PDA

View Full Version : vertex/fragment program perfomance



Roman Grigoriev
10-07-2003, 10:33 PM
Hi guys!
Could you please tell me is there a difference in perfomance on nv30 in vp2.0 and fp1.0
if i use for example
MUL R1.x,R0.x,c[1].x;
and
MUL R1.xxxx,R0.xxxx,c[1].xxxx;
?

Korval
10-07-2003, 10:52 PM
If you're asking about the performance difference between a scaler operation and a vector operation, there usually isn't one.

However, an R300-based card's fragment programs can co-issue many scaler operations with 3-vector operations, such that they happen simultaneously. It has been speculated that an NV30-based card can do so as well, though there is no proof of this as of yet.

Relic
10-08-2003, 03:11 AM
The difference is that the the second line is infinitely slower.
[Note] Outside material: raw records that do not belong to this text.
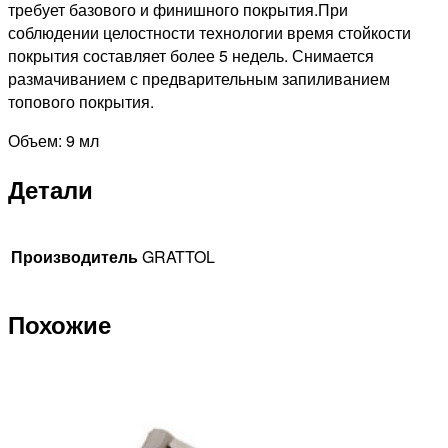
требует базового и финишного покрытия.При
соблюдении целостности технологии время стойкости
покрытия составляет более 5 недель. Снимается
размачиванием с предварительным запиливанием
топового покрытия.
Объем: 9 мл
Детали
Производитель
GRATTOL
Похожие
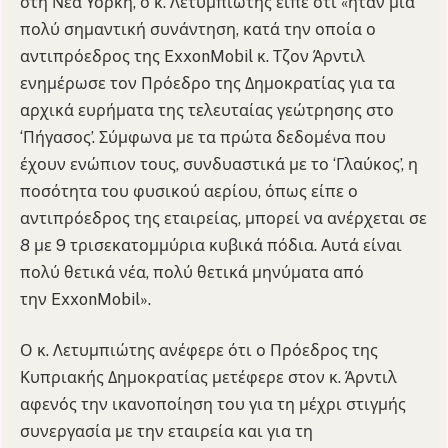
στη Νέα Υόρκη, ο κ. Λετυμπιώτης είπε ότι «ήταν μια
πολύ σημαντική συνάντηση, κατά την οποία ο
αντιπρόεδρος της ExxonMobil κ. Τζον Άρντιλ
ενημέρωσε τον Πρόεδρο της Δημοκρατίας για τα
αρχικά ευρήματα της τελευταίας γεώτρησης στο
‘Πήγασος’. Σύμφωνα με τα πρώτα δεδομένα που
έχουν ενώπιον τους, συνδυαστικά με το ‘Γλαύκος’, η
ποσότητα του φυσικού αερίου, όπως είπε ο
αντιπρόεδρος της εταιρείας, μπορεί να ανέρχεται σε
8 με 9 τρισεκατομμύρια κυβικά πόδια. Αυτά είναι
πολύ θετικά νέα, πολύ θετικά μηνύματα από
την ExxonMobil».
Ο κ. Λετυμπιώτης ανέφερε ότι ο Πρόεδρος της
Κυπριακής Δημοκρατίας μετέφερε στον κ. Άρντιλ
αφενός την ικανοποίηση του για τη μέχρι στιγμής
συνεργασία με την εταιρεία και για τη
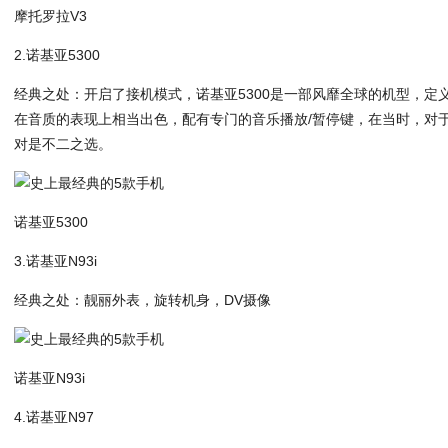
摩托罗拉V3
2.诺基亚5300
经典之处：开启了接机模式，诺基亚5300是一部风靡全球的机型，定
在音质的表现上相当出色，
配有专门的音乐播放/暂停键，在当时，对于
对是不二之选。
诺基亚5300
3.诺基亚N93i
经典之处：靓丽外表，旋转机身，DV摄像
诺基亚N93i
4.诺基亚N97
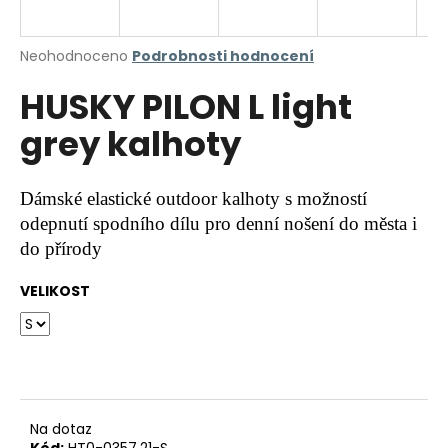
a
j
Průměrné
Neohodnoceno
Podrobnosti hodnocení
í
hodnocení
HUSKY PILON L light
produktu
t
je
?
grey kalhoty
0,0
z
5
hvězdiček.
Dámské elastické outdoor kalhoty s možností
odepnutí spodního dílu pro denní nošení do města i
HLEDAT
do přírody
VELIKOST
D
o
p
o
r
u
Na dotaz
Kód:
HT0-0357.21-S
It wouldn't compile because .xxxx is not a valid optional mask. http://www.opengl.org/discussion_boards/ubb/wink.gif
.x is just an abbreviation for .xxxx in a swizzle postfix.

If you're interested in the diffs of
MUL R1.x,R0.x,c[1].x;
and
MUL R1,R0.x,c[1].x;
there are some, for example you have three components less left for other values. It can make a difference in long programs.

Aside from that, there's not much to add to the previous post.

[This message has been edited by Relic (edited 10-08-2003).]

vincoof
10-08-2003, 09:51 AM
Originally posted by Relic:
The difference is that the the second line is infinitely slower. It wouldn't compile because .xxxx is not a valid optional mask. http://www.opengl.org/discussion_boards/ubb/wink.gif


Do you mean as an input or an output ? My guess is that it is perfectly valid as input and not valid as output.